Further explosions shook two other hotels in Baghdad last night, frequented by foreign business people, contractors and media companies. Hotel guests said the blasts shook the Cedar and Rimal hotels, which face each other on a street in central Baghdad.

Basra, in the Shia south, long oppressed under Saddam Hussein, has seen fewer attacks than Baghdad and Sunni areas such as Fallujah and Baquba. The hotel had been regularly used for news briefings by the British military and by the civilian administration.
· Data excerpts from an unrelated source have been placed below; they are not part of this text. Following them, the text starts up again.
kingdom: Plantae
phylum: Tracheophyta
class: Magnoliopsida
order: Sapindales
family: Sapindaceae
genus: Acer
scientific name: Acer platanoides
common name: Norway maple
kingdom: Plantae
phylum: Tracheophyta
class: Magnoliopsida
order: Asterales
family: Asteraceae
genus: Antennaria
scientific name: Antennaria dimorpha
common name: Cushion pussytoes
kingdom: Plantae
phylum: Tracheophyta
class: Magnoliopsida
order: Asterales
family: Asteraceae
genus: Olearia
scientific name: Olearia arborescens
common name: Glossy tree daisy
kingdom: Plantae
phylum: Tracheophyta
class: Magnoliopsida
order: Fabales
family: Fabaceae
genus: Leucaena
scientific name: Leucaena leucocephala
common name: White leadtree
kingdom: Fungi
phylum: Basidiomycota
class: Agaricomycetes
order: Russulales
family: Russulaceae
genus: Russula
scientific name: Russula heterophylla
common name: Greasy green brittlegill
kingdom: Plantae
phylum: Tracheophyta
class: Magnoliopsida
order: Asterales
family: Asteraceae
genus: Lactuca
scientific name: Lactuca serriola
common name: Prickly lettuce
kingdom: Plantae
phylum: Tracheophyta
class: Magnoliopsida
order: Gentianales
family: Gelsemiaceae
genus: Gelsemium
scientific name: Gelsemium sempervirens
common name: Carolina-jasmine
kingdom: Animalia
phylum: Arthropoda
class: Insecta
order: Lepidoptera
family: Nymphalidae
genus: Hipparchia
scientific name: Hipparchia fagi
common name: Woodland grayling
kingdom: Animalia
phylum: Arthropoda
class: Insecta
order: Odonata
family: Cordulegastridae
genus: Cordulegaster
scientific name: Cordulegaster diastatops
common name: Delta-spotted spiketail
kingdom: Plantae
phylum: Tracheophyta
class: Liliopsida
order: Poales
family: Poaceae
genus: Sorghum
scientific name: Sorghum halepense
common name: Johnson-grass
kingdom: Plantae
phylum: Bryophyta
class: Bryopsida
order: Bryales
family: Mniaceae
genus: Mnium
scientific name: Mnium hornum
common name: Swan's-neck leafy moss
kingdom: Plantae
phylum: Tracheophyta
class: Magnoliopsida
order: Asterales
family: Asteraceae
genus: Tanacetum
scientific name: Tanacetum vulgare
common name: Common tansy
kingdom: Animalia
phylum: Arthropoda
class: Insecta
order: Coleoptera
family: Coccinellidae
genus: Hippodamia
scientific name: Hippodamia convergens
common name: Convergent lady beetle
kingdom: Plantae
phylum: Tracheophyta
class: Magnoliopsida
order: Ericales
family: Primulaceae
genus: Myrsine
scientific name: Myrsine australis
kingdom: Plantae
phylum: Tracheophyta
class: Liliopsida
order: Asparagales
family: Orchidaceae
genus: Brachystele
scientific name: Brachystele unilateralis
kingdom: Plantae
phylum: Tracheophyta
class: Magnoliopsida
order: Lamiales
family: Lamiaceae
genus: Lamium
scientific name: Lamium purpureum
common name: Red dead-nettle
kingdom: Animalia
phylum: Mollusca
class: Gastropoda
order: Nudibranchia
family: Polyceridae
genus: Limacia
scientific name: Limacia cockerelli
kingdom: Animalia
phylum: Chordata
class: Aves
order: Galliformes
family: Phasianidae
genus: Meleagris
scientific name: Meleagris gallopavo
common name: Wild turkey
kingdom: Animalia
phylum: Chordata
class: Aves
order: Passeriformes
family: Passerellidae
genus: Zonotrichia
US troops at a checkpoint shot dead an Iraqi working for the Dubai-based satellite television channel al-Arabiya and wounded another as they drove through central Baghdad, al-Arabiya colleagues said. They said another car had raced towards the checkpoint, and the American troops then opened fire on both cars, killing cameraman Ali Abdulaziz and wounding the correspondent Ali al-Khatib.

In Baquba, north-east of the capital, three Iraqis employed by a US-funded TV station were shot dead yesterday.

There were also reports that a US helicopter came down south of Fallujah. Eight American soldiers were wounded in a gun battle as US administrators were meeting local officials.

The US military said that Wednesday's attack on the Baghdad hotel was carried out by the Ansar al-Islam group or masterminded by Abu Musab al-Zarqawi, a Jordanian accused by Washington of being Osama bin Laden's top man in Iraq.

The attack cast a shadow over a campaign by the White House to coincide with the anniversary tomorrow of the invasion, highlighting the progress made in Iraq over the past 12 months. The White House spokesman Scott McClellan said: "Democracy is taking root in Iraq and there is no turning back."

* The President of Poland, Aleksander Kwasniewski, has admitted that countries were "misled" over Iraq's weapons of mass destruction, but warned Spain and other allies that withdrawing troops now could plunge the country into anarchy. In a surprisingly frank intervention, Mr Kwasniewski said that he was "very disappointed" by Spain's decision to pull its troops out of Iraq.